§ Aim of the task: Hand back the entries below exactly.

[Page-level text extractions]

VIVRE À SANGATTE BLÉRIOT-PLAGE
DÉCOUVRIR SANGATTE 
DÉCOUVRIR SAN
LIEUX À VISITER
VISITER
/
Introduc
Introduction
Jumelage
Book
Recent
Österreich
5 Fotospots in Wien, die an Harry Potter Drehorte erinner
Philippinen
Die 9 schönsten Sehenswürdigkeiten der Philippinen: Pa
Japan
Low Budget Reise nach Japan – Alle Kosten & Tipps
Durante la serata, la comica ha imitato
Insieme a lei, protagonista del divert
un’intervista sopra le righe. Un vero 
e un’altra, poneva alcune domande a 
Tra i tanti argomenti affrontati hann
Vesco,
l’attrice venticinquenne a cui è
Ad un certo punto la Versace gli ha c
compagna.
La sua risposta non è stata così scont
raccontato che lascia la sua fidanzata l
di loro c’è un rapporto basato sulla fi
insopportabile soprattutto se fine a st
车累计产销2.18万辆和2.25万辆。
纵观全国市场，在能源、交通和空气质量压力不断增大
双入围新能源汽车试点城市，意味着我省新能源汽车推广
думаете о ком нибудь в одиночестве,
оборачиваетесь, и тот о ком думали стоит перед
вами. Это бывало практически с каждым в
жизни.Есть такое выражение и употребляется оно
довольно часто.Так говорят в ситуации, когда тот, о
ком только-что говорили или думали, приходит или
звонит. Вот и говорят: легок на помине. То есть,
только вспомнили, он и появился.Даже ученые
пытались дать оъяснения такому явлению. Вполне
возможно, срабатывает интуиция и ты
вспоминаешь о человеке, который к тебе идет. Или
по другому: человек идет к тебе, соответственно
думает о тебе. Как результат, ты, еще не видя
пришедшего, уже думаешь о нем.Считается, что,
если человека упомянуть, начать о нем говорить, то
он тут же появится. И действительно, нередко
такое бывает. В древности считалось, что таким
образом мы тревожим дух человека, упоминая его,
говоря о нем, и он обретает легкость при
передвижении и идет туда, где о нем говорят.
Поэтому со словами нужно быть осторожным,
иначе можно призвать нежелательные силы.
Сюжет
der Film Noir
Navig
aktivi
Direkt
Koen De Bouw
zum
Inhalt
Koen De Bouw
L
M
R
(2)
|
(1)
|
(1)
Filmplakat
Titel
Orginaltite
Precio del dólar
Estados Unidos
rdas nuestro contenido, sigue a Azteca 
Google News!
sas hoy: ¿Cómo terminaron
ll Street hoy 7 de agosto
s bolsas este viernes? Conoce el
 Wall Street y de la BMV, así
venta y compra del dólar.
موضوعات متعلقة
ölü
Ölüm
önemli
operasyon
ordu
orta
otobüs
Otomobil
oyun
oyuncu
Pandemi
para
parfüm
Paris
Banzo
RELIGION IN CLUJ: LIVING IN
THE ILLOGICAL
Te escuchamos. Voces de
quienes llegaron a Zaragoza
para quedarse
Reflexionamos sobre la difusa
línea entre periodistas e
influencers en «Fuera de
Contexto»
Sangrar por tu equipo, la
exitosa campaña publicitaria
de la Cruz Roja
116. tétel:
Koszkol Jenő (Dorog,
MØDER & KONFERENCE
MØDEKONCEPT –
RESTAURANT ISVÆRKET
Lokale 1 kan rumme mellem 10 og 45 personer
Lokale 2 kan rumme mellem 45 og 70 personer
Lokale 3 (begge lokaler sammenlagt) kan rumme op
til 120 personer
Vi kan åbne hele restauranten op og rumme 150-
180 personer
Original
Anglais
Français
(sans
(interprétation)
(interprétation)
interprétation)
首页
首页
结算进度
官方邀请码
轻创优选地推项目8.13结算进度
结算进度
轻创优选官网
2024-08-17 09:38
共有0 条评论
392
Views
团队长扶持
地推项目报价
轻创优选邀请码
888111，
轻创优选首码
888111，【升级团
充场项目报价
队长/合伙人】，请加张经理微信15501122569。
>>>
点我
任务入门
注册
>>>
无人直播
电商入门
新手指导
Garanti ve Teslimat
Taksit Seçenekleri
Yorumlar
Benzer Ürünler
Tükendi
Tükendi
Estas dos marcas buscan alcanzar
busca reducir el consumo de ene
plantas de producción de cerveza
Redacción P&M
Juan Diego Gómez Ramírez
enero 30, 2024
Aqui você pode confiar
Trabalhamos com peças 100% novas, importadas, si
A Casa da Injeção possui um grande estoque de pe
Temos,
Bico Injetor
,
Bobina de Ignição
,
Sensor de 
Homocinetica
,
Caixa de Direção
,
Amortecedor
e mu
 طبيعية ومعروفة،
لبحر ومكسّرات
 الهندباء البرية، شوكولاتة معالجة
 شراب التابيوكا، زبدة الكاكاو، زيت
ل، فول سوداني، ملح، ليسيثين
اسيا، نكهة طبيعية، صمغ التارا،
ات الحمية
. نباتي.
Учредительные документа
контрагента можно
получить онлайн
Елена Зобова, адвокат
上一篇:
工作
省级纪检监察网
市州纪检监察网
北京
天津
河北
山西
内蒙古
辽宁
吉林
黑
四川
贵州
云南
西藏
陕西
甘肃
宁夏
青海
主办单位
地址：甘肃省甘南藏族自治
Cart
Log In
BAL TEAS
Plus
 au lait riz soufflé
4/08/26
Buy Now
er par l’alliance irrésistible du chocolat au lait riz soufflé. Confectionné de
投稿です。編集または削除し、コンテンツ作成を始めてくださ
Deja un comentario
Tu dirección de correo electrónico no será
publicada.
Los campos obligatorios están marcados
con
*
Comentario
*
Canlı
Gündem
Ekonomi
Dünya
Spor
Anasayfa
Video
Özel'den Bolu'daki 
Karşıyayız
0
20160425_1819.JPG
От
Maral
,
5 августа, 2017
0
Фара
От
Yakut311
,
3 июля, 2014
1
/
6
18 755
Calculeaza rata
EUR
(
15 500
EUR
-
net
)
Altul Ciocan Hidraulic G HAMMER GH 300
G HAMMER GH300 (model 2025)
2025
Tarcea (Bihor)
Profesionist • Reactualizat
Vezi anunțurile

§ Written reply:
VIVRE À SANGATTE BLÉRIOT-PLAGE
DÉCOUVRIR SANGATTE 
DÉCOUVRIR SAN
LIEUX À VISITER
VISITER
/
Introduc
Introduction
Jumelage
Book
Recent
Österreich
5 Fotospots in Wien, die an Harry Potter Drehorte erinner
Philippinen
Die 9 schönsten Sehenswürdigkeiten der Philippinen: Pa
Japan
Low Budget Reise nach Japan – Alle Kosten & Tipps
Durante la serata, la comica ha imitato
Insieme a lei, protagonista del divert
un’intervista sopra le righe. Un vero 
e un’altra, poneva alcune domande a 
Tra i tanti argomenti affrontati hann
Vesco,
l’attrice venticinquenne a cui è
Ad un certo punto la Versace gli ha c
compagna.
La sua risposta non è stata così scont
raccontato che lascia la sua fidanzata l
di loro c’è un rapporto basato sulla fi
insopportabile soprattutto se fine a st
车累计产销2.18万辆和2.25万辆。
纵观全国市场，在能源、交通和空气质量压力不断增大
双入围新能源汽车试点城市，意味着我省新能源汽车推广
думаете о ком нибудь в одиночестве,
оборачиваетесь, и тот о ком думали стоит перед
вами. Это бывало практически с каждым в
жизни.Есть такое выражение и употребляется оно
довольно часто.Так говорят в ситуации, когда тот, о
ком только-что говорили или думали, приходит или
звонит. Вот и говорят: легок на помине. То есть,
только вспомнили, он и появился.Даже ученые
пытались дать оъяснения такому явлению. Вполне
возможно, срабатывает интуиция и ты
вспоминаешь о человеке, который к тебе идет. Или
по другому: человек идет к тебе, соответственно
думает о тебе. Как результат, ты, еще не видя
пришедшего, уже думаешь о нем.Считается, что,
если человека упомянуть, начать о нем говорить, то
он тут же появится. И действительно, нередко
такое бывает. В древности считалось, что таким
образом мы тревожим дух человека, упоминая его,
говоря о нем, и он обретает легкость при
передвижении и идет туда, где о нем говорят.
Поэтому со словами нужно быть осторожным,
иначе можно призвать нежелательные силы.
Сюжет
der Film Noir
Navig
aktivi
Direkt
Koen De Bouw
zum
Inhalt
Koen De Bouw
L
M
R
(2)
|
(1)
|
(1)
Filmplakat
Titel
Orginaltite
Precio del dólar
Estados Unidos
rdas nuestro contenido, sigue a Azteca 
Google News!
sas hoy: ¿Cómo terminaron
ll Street hoy 7 de agosto
s bolsas este viernes? Conoce el
 Wall Street y de la BMV, así
venta y compra del dólar.
موضوعات متعلقة
ölü
Ölüm
önemli
operasyon
ordu
orta
otobüs
Otomobil
oyun
oyuncu
Pandemi
para
parfüm
Paris
Banzo
RELIGION IN CLUJ: LIVING IN
THE ILLOGICAL
Te escuchamos. Voces de
quienes llegaron a Zaragoza
para quedarse
Reflexionamos sobre la difusa
línea entre periodistas e
influencers en «Fuera de
Contexto»
Sangrar por tu equipo, la
exitosa campaña publicitaria
de la Cruz Roja
116. tétel:
Koszkol Jenő (Dorog,
MØDER & KONFERENCE
MØDEKONCEPT –
RESTAURANT ISVÆRKET
Lokale 1 kan rumme mellem 10 og 45 personer
Lokale 2 kan rumme mellem 45 og 70 personer
Lokale 3 (begge lokaler sammenlagt) kan rumme op
til 120 personer
Vi kan åbne hele restauranten op og rumme 150-
180 personer
Original
Anglais
Français
(sans
(interprétation)
(interprétation)
interprétation)
首页
首页
结算进度
官方邀请码
轻创优选地推项目8.13结算进度
结算进度
轻创优选官网
2024-08-17 09:38
共有0 条评论
392
Views
团队长扶持
地推项目报价
轻创优选邀请码
888111，
轻创优选首码
888111，【升级团
充场项目报价
队长/合伙人】，请加张经理微信15501122569。
>>>
点我
任务入门
注册
>>>
无人直播
电商入门
新手指导
Garanti ve Teslimat
Taksit Seçenekleri
Yorumlar
Benzer Ürünler
Tükendi
Tükendi
Estas dos marcas buscan alcanzar
busca reducir el consumo de ene
plantas de producción de cerveza
Redacción P&M
Juan Diego Gómez Ramírez
enero 30, 2024
Aqui você pode confiar
Trabalhamos com peças 100% novas, importadas, si
A Casa da Injeção possui um grande estoque de pe
Temos,
Bico Injetor
,
Bobina de Ignição
,
Sensor de 
Homocinetica
,
Caixa de Direção
,
Amortecedor
e mu
 طبيعية ومعروفة،
لبحر ومكسّرات
 الهندباء البرية، شوكولاتة معالجة
 شراب التابيوكا، زبدة الكاكاو، زيت
ل، فول سوداني، ملح، ليسيثين
اسيا، نكهة طبيعية، صمغ التارا،
ات الحمية
. نباتي.
Учредительные документа
контрагента можно
получить онлайн
Елена Зобова, адвокат
上一篇:
工作
省级纪检监察网
市州纪检监察网
北京
天津
河北
山西
内蒙古
辽宁
吉林
黑
四川
贵州
云南
西藏
陕西
甘肃
宁夏
青海
主办单位
地址：甘肃省甘南藏族自治
Cart
Log In
BAL TEAS
Plus
 au lait riz soufflé
4/08/26
Buy Now
er par l’alliance irrésistible du chocolat au lait riz soufflé. Confectionné de
投稿です。編集または削除し、コンテンツ作成を始めてくださ
Deja un comentario
Tu dirección de correo electrónico no será
publicada.
Los campos obligatorios están marcados
con
*
Comentario
*
Canlı
Gündem
Ekonomi
Dünya
Spor
Anasayfa
Video
Özel'den Bolu'daki 
Karşıyayız
0
20160425_1819.JPG
От
Maral
,
5 августа, 2017
0
Фара
От
Yakut311
,
3 июля, 2014
1
/
6
18 755
Calculeaza rata
EUR
(
15 500
EUR
-
net
)
Altul Ciocan Hidraulic G HAMMER GH 300
G HAMMER GH300 (model 2025)
2025
Tarcea (Bihor)
Profesionist • Reactualizat
Vezi anunțurile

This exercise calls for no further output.